Basta uma zapeada pelos canais abertos para notar o quadro de abuso, baixaria e deserviço público promovido pelo veículo que está presente em 87% dos domicílios brasileiros. Na TV paga, vendida como panacéia para a baixa qualidade (destinada aos pobres), o quadro não é diferente: meia dúzia de grupos, famílias e confrarias controlam quase todas as emissoras e serviços de norte a sul, apresentando uma programação extremamente parecida entre si (em forma e conteúdo).

Em São Paulo apenas duas operadoras prestam serviços de TV a cabo: NET (Globo) e TVA (Abril). Durante a década de 90, as Organizações Globo contraíram uma dívida gigantesca (boa parte em dólares) para implantar a TV por assinatura. Na época, para disfarçar o monopólio, a operação foi dividia em duas empresas (NET e Multicanal), que espalharam seus cabos por toda a cidade. A concorrente (TVA) até hoje não está disponível em boa parte da cidade e a Multicanal foi “vendida” à NET.

Nos 62 canais que a NET oferece por mais de R$100,00 mensais, muitas vezes não encontro nada que preste. Na grade compulsória do pacote (pois você não pode assinar apenas 2 ou 3), fica claro que poucas vozes aparecem na TV:
– 21 canais exibem enlatados estadunidenses 24 horas por dia
– 14 canais pertencem às Organizações Globo
– 9 canais abertos (VHF e UHF) de outros grupos
– 7 canais “oficiais” (incluindo o famigerado “Comunitário”)
– 4 canais de outros países (Itália, Inglaterra, Espanha e França)
– 3 canais de compras 24 horas por dia (um deles, da Globo)
– 3 canais de pregação religiosa 24 horas por dia
– 1 canal comercial nacional que não pertence à Globo (ESPN Brasil, do grupo Abril)

Para não estender o debate sobre a importância da TV nos rumos do país, fica uma frase de FHC (dita no excelente documentário “O espetáculo democrático”, disponível para download aqui ou à venda em DVD no CMI): “se o Lenin vivesse hoje, ele não ia querer fazer um partido, ele ia querer ser dono de uma cadeia de televisão”. (outra referência é o documentário “Muito além do cidadão Kane“).

Tomara que o “Direitos de resposta” seja apenas o início de uma virada na TV brasileira.

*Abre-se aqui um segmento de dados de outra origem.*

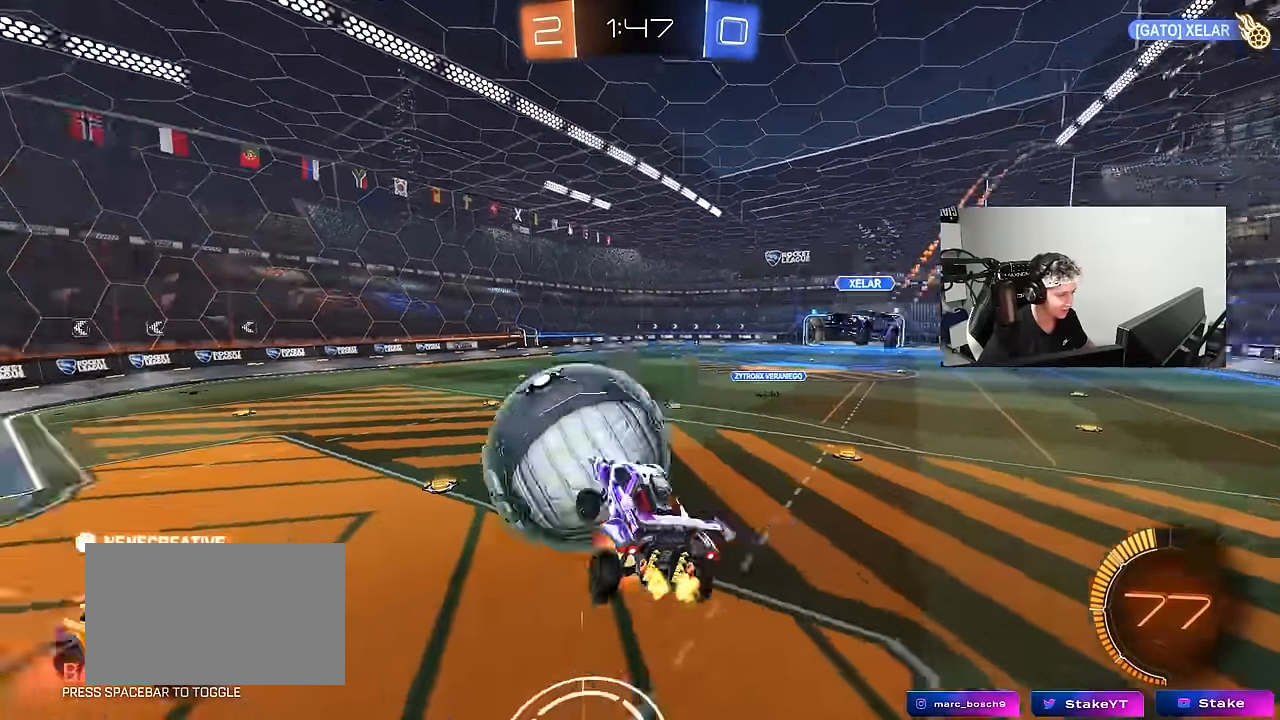
{"keys": ["a", "shift"], "mouse": [], "events": [[66, "s", "down"], [66, "w", "up"], [166, "mouse_right", "up"], [350, "d", "down"], [450, "d", "up"], [500, "s", "up"]]}
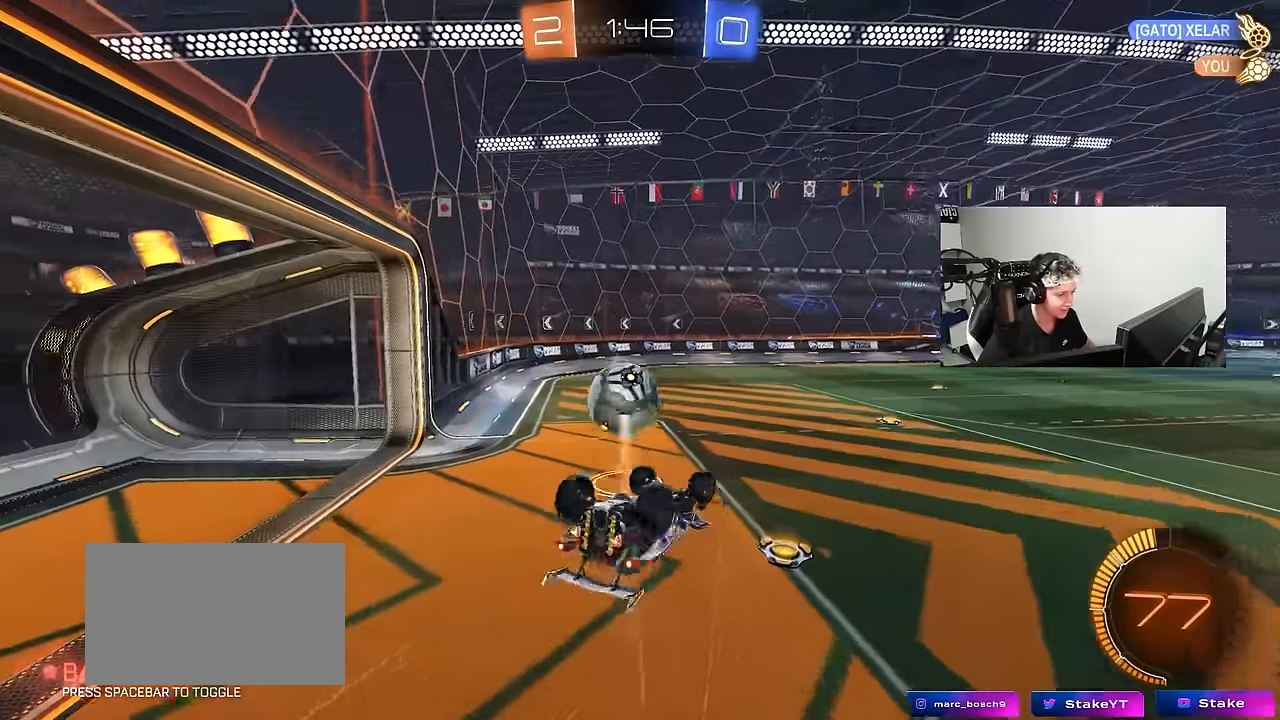
{"keys": ["d", "s"], "mouse": ["left"], "events": [[83, "mouse_left", "down"], [83, "w", "down"], [283, "w", "up"], [316, "a", "up"], [316, "shift", "up"], [366, "d", "down"], [416, "s", "down"]]}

Não se trata de construir uma televisão “chata” ou políticamente correta, mas sim de permitir a diversificação do conteúdo, seja ele entretenimento, cultura ou informação.

E para justificar este post, vale lembrar que a indústria automobilísitca é um dos maiores anunciantes da televisão brasileira, ocupando boa parte do horário nobre com seus comerciais de apologia à velocidade e ao individualismo.